- [Request]
When copying the records below, keep every word as it is and drop the images.

- [Data in this exercise]
========

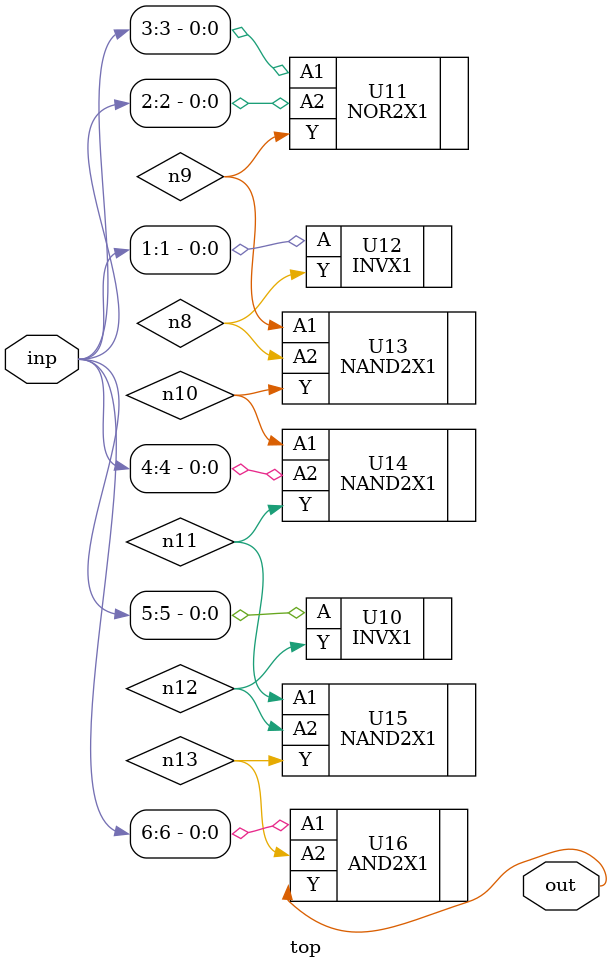
<source format=sv>


module top ( inp, out );
  input [6:0] inp;
  output out;
  wire   n8, n9, n10, n11, n12, n13;

  INVX1 U10 ( .A(inp[5]), .Y(n12) );
  NOR2X1 U11 ( .A1(inp[3]), .A2(inp[2]), .Y(n9) );
  INVX1 U12 ( .A(inp[1]), .Y(n8) );
  NAND2X1 U13 ( .A1(n9), .A2(n8), .Y(n10) );
  NAND2X1 U14 ( .A1(n10), .A2(inp[4]), .Y(n11) );
  NAND2X1 U15 ( .A1(n11), .A2(n12), .Y(n13) );
  AND2X1 U16 ( .A1(inp[6]), .A2(n13), .Y(out) );
endmodule


</source>
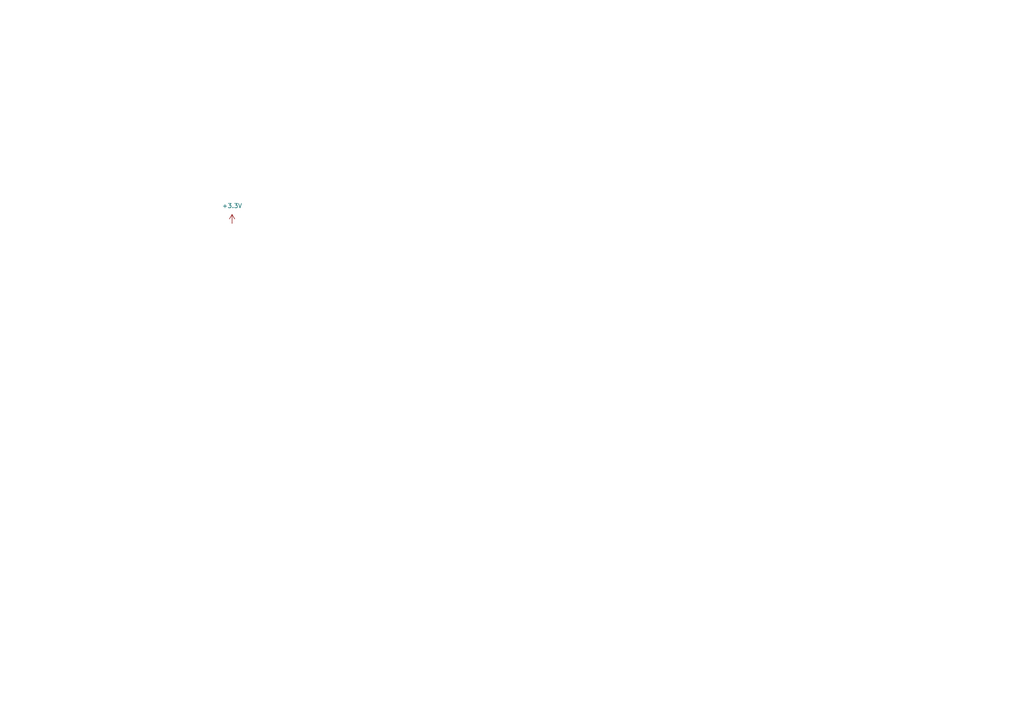
<source format=kicad_sch>
(kicad_sch
	(version 20231120)
	(generator "eeschema")
	(generator_version "8.0")
	(uuid "8b2f0ce9-9f54-4642-b78e-614941bee5a9")
	(paper "A4")
	
	(symbol
		(lib_id "power:+3.3V")
		(at 67.31 64.77 0)
		(unit 1)
		(exclude_from_sim no)
		(in_bom yes)
		(on_board yes)
		(dnp no)
		(fields_autoplaced yes)
		(uuid "64c46050-9c0e-4a88-8e06-46bc2cec1b26")
		(property "Reference" "#PWR01"
			(at 67.31 68.58 0)
			(effects
				(font
					(size 1.27 1.27)
				)
				(hide yes)
			)
		)
		(property "Value" "+3.3V"
			(at 67.31 59.69 0)
			(effects
				(font
					(size 1.27 1.27)
				)
			)
		)
		(property "Footprint" ""
			(at 67.31 64.77 0)
			(effects
				(font
					(size 1.27 1.27)
				)
				(hide yes)
			)
		)
		(property "Datasheet" ""
			(at 67.31 64.77 0)
			(effects
				(font
					(size 1.27 1.27)
				)
				(hide yes)
			)
		)
		(property "Description" "Power symbol creates a global label with name \"+3.3V\""
			(at 67.31 64.77 0)
			(effects
				(font
					(size 1.27 1.27)
				)
				(hide yes)
			)
		)
		(pin "1"
			(uuid "47db88a5-d71e-4147-a220-d78a5791cb47")
		)
		(instances
			(project "uC_test_PCB"
				(path "/8b2f0ce9-9f54-4642-b78e-614941bee5a9"
					(reference "#PWR01")
					(unit 1)
				)
			)
		)
	)
	(sheet_instances
		(path "/"
			(page "1")
		)
	)
)
</source>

========

- [Output of the exercise]
<source format=sv>


module top ( inp, out );
  input [6:0] inp;
  output out;
  wire   n8, n9, n10, n11, n12, n13;

  INVX1 U10 ( .A(inp[5]), .Y(n12) );
  NOR2X1 U11 ( .A1(inp[3]), .A2(inp[2]), .Y(n9) );
  INVX1 U12 ( .A(inp[1]), .Y(n8) );
  NAND2X1 U13 ( .A1(n9), .A2(n8), .Y(n10) );
  NAND2X1 U14 ( .A1(n10), .A2(inp[4]), .Y(n11) );
  NAND2X1 U15 ( .A1(n11), .A2(n12), .Y(n13) );
  AND2X1 U16 ( .A1(inp[6]), .A2(n13), .Y(out) );
endmodule


</source>
<source format=kicad_sch>
(kicad_sch
	(version 20231120)
	(generator "eeschema")
	(generator_version "8.0")
	(uuid "8b2f0ce9-9f54-4642-b78e-614941bee5a9")
	(paper "A4")
	
	(symbol
		(lib_id "power:+3.3V")
		(at 67.31 64.77 0)
		(unit 1)
		(exclude_from_sim no)
		(in_bom yes)
		(on_board yes)
		(dnp no)
		(fields_autoplaced yes)
		(uuid "64c46050-9c0e-4a88-8e06-46bc2cec1b26")
		(property "Reference" "#PWR01"
			(at 67.31 68.58 0)
			(effects
				(font
					(size 1.27 1.27)
				)
				(hide yes)
			)
		)
		(property "Value" "+3.3V"
			(at 67.31 59.69 0)
			(effects
				(font
					(size 1.27 1.27)
				)
			)
		)
		(property "Footprint" ""
			(at 67.31 64.77 0)
			(effects
				(font
					(size 1.27 1.27)
				)
				(hide yes)
			)
		)
		(property "Datasheet" ""
			(at 67.31 64.77 0)
			(effects
				(font
					(size 1.27 1.27)
				)
				(hide yes)
			)
		)
		(property "Description" "Power symbol creates a global label with name \"+3.3V\""
			(at 67.31 64.77 0)
			(effects
				(font
					(size 1.27 1.27)
				)
				(hide yes)
			)
		)
		(pin "1"
			(uuid "47db88a5-d71e-4147-a220-d78a5791cb47")
		)
		(instances
			(project "uC_test_PCB"
				(path "/8b2f0ce9-9f54-4642-b78e-614941bee5a9"
					(reference "#PWR01")
					(unit 1)
				)
			)
		)
	)
	(sheet_instances
		(path "/"
			(page "1")
		)
	)
)
</source>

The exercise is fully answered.